佐賀県への往復があったので、『貧困の中の子ども』(下野新聞 子どもの希望取材班著、ポプラ新書)と、『食と農でつなぐ 福島から』(塩谷弘康・岩崎由美子著、岩波新書)を読みました。
後者は昨年8月、前者は先月発行で、それぞれ書店に並んだ時に購入して冒頭だけ読み始めたままになっていて、けっきょく、議会が終わって読書タイムがとれるようになった、というわけです。
「貧困」は、栃木県の地方紙である新聞社記者が、県内の宇都宮市・日光市・小山市はじめ、県内での取材だけでなく、東京都荒川区・足立区、イギリスにも足をのばし、昨年(2014年)1月から6月にかけて下野新聞に掲載した60回の連載がベースです。
私はこれを読んで、「見えない問題」を「見える問題」にして社会的・政治的に具体的解決の方向を探るジャーナリズムの本質を見た気がします。「真実の報道」「権力監視」の神髄ではないでしょうか。
「食と農」は、原発震災前後の阿武隈地域の女性農業者の「たたかい」を、とくに震災後に焦点を当てた物語、として読ませていただきました。

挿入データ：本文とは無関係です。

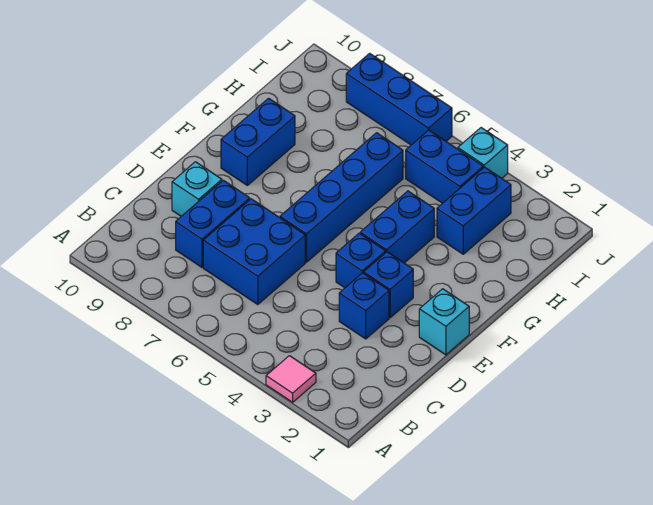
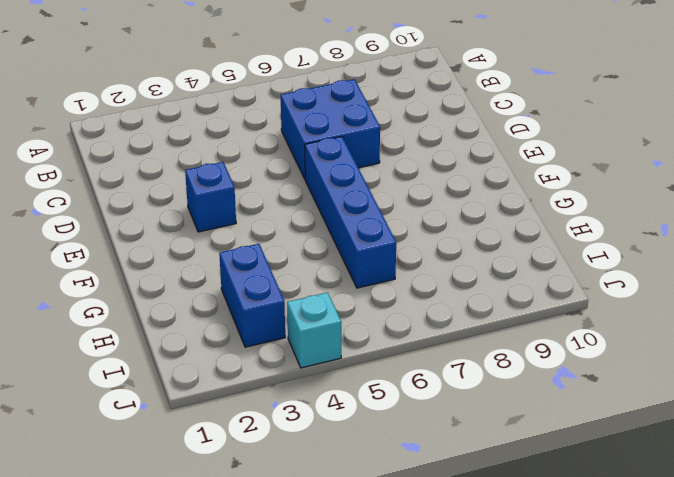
none -> pink 1x1 tile [266,356,316,402]
none -> blue 1x2 brick [176,180,250,267]
none -> blue 1x1 brick [339,273,389,339]

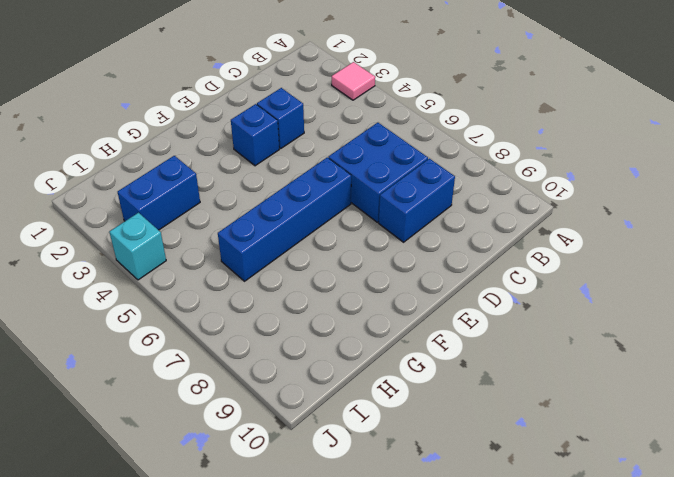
none -> cyan 1x1 brick [172,162,222,216]
none -> cyan 1x1 brick [419,289,469,355]
none -> blue 1x1 brick [336,233,386,288]

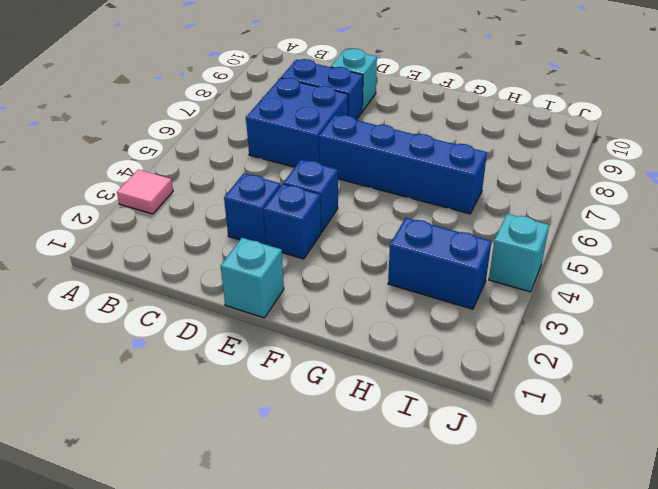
none -> blue 1x2 brick [360,191,434,263]
none -> blue 1x2 brick [221,98,295,185]
none -> blue 1x2 brick [406,130,483,203]

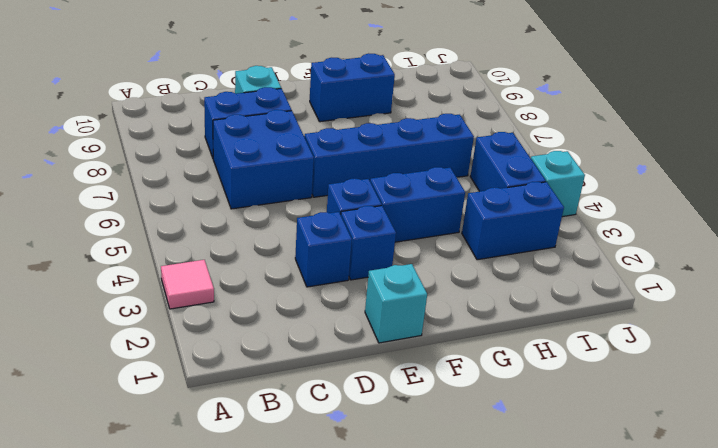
none -> blue 1x3 brick [346,53,452,145]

オビには漫画家の山本おさむさんが、「原発事故は大きく、人間はあまりに小さい。しかし小さなものの中にこそ希望がある」と書いているのですが、福島大学の研究者であるお2人のフィールドワークのこの書が、女性農業者へ震災のずっと前から寄り添う取材を通してまったくその通りだと、私は感じます。